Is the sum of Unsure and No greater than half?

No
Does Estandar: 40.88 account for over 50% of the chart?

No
- - - - -
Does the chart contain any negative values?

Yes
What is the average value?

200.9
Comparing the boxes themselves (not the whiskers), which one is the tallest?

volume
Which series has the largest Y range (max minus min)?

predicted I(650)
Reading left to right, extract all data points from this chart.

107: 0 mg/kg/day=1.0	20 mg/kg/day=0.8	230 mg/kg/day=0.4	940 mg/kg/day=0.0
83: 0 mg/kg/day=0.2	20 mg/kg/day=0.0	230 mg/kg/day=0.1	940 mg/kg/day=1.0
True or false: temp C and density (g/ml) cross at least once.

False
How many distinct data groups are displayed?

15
- - - - -
#### Task instructions
Render the listing from the line containing "Does the chart contain any negative values?" through the line containing "Which series has" as a Markdown table with the columns Row and Line, leaving out blank lines.

#### Solution to this task
| Row | Line |
|---|---|
| 1 | Does the chart contain any negative values? |
| 2 | Yes |
| 3 | What is the average value? |
| 4 | 200.9 |
| 5 | Comparing the boxes themselves (not the whiskers), which one is the tallest? |
| 6 | volume |
| 7 | Which series has the largest Y range (max minus min)? |